-- EXTRAIT SOURCE --

L’Assemblée nationale doit adopter le projet de loi sur la mobilité des fonctionnaires, une attaque en règle contre leurs statuts, dans le cadre d’un vaste plan de restructuration de la fonction publique.
Le gouvernement profite de l’été pour faire passer ses mauvais coups. Il a attendu la session extraordinaire de l’Assemblée nationale, en ce début de juillet, pour faire voter par les députés la loi sur la mobilité des fonctionnaires, qui avait déjà été adoptée par le Sénat il y a un an.
Selon Eric Woerth, resté ministre du Budget et de la « réforme de l’Etat », qui a présenté le projet, ce serait « permettre aux fonctionnaires de s’épanouir tout au long de leur carrière ». Pure hypocrisie, alors qu’il est évident que cette nouvelle loi s’inscrit dans la réforme de l’Etat et de la révision générale des politiques publiques (RGPP), qui se traduira notamment, en 2010, par la suppression de 34000 postes.

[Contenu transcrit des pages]
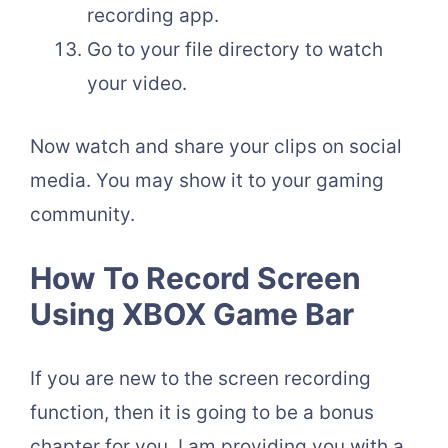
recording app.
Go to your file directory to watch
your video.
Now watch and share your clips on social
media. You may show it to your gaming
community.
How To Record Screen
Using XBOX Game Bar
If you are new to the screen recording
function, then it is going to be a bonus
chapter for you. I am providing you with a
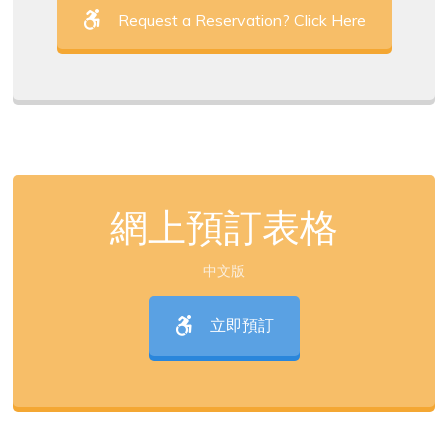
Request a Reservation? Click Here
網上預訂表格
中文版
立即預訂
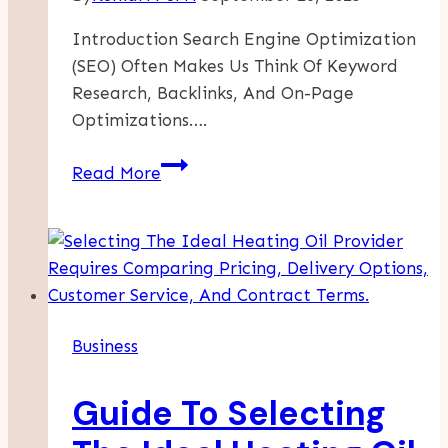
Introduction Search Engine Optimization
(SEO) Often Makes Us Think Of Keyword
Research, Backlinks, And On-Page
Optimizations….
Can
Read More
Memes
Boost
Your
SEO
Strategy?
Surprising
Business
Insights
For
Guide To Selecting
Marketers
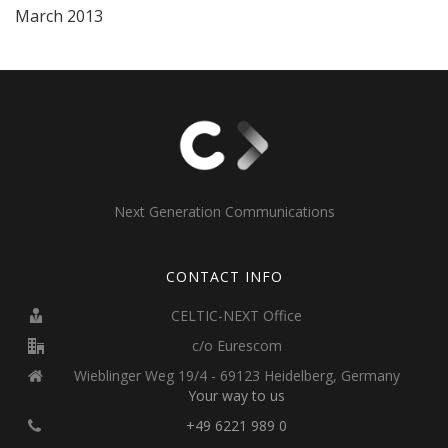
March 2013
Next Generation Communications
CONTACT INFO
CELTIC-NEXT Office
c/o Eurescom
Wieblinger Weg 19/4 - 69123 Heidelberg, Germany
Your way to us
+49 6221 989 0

---

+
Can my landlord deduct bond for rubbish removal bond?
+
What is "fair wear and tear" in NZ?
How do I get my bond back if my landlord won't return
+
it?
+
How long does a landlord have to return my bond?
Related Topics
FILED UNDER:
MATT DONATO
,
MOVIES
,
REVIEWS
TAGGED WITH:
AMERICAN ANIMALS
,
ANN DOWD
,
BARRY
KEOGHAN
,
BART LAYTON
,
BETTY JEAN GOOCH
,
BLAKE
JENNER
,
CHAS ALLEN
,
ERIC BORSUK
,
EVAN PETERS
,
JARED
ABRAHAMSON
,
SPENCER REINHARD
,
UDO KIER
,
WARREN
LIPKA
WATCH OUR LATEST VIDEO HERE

-- CONSIGNE A --
D'après le texte sur la loi relative à la mobilité des fonctionnaires, combien de postes la RGPP supprimera-t-elle en 2010 ?
-- CONSIGNE B --
Rédigez la suite du texte sur la loi relative à la mobilité des fonctionnaires, à partir de sa dernière phrase.
Les lignes n'ont aucun rôle ici.

-- RÉPONSE A --
34000 postes.

-- RÉPONSE B --
La loi prévoit en premier lieu de faciliter la « mobilité » des fonctionnaires, leur passage d’un corps et d’une fonction publique (d’Etat, territoriale ou hospitalière) à l’autre. Le deuxième volet du texte est relatif à « l’accompagnement des changements d’emploi, notamment dans le cadre des restructurations d’administrations de l’Etat », comme l’a lui-même souligné le rapporteur UMP Jacques Alain Benisti. Le fonctionnaire dont le poste sera supprimé aura « la chance » de se voir proposé trois emplois, qui tiendraient compte de son « projet d’évolution professionnelle » et de sa « situation familiale ».
Enfin, parmi les dispositions les plus importantes, l’administration sera autorisée à recruter des intérimaires pour remplacer des fonctionnaires absents, ce que le gouvernement a le cynisme de présenter comme un net progrès par rapport à la précarité déjà existante dans la fonction publique – l’emploi de vacataires ou de contractuels – qu’il n’a fait qu’accentuer lui-même.
L’ensemble de la loi est une attaque frontale contre la fonction publique et ses personnels. Il s’inscrit dans la restructuration de l’administration que Sarkozy avait annoncée dans son discours de Nantes, le 19 septembre 2007. Il met à la disposition de l’Etat les instruments nécessaires pour engager le plan social le plus important qui existe à l’heure actuelle. Car, bien évidemment, facilités de « mobilité » et obligation pour un fonctionnaire dont le poste aura été supprimé d’accepter un des trois postes qu’on lui proposera se traduiront, en cas de refus, par un licenciement pur et simple.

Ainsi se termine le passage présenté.